Materials provided below:

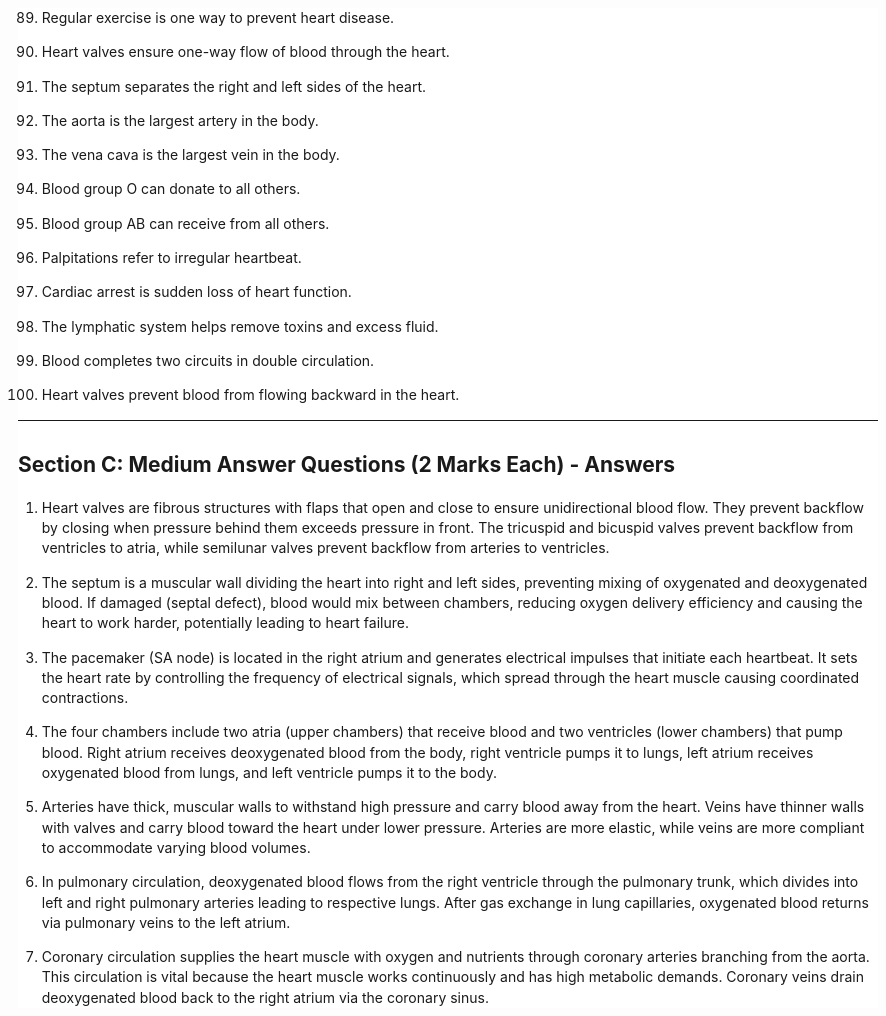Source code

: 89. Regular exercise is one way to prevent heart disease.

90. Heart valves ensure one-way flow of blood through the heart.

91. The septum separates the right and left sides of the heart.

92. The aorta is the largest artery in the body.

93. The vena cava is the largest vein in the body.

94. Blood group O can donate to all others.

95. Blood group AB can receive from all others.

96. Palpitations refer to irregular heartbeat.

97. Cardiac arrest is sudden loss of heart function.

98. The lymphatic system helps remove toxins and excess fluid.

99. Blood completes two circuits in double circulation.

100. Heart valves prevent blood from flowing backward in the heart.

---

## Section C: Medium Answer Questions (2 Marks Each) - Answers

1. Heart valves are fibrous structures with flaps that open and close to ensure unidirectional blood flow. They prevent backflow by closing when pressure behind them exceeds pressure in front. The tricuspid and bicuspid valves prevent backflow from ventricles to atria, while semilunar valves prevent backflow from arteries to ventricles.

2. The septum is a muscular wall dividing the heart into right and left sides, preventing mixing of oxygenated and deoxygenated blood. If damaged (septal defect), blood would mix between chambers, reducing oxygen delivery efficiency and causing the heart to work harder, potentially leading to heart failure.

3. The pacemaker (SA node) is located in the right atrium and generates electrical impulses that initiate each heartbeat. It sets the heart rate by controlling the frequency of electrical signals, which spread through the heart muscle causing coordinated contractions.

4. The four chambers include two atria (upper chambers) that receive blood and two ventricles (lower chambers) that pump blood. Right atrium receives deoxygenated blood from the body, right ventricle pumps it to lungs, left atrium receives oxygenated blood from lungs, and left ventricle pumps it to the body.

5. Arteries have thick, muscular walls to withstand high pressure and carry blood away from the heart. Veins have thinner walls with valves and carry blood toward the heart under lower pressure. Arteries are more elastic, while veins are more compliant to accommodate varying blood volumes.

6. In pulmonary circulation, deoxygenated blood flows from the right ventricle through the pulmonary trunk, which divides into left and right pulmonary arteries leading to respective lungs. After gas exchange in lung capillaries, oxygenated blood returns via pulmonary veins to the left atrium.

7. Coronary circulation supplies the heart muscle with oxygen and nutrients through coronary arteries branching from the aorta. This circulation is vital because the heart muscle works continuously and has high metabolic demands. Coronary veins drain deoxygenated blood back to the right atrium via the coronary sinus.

End of Materials provided.

Your task is to retype the entries verbatim, starting with the line that holds "92. The aorta" and stopping after the line that holds "1. Heart valves".

Solution for this problem -
92. The aorta is the largest artery in the body.

93. The vena cava is the largest vein in the body.

94. Blood group O can donate to all others.

95. Blood group AB can receive from all others.

96. Palpitations refer to irregular heartbeat.

97. Cardiac arrest is sudden loss of heart function.

98. The lymphatic system helps remove toxins and excess fluid.

99. Blood completes two circuits in double circulation.

100. Heart valves prevent blood from flowing backward in the heart.

---

## Section C: Medium Answer Questions (2 Marks Each) - Answers

1. Heart valves are fibrous structures with flaps that open and close to ensure unidirectional blood flow. They prevent backflow by closing when pressure behind them exceeds pressure in front. The tricuspid and bicuspid valves prevent backflow from ventricles to atria, while semilunar valves prevent backflow from arteries to ventricles.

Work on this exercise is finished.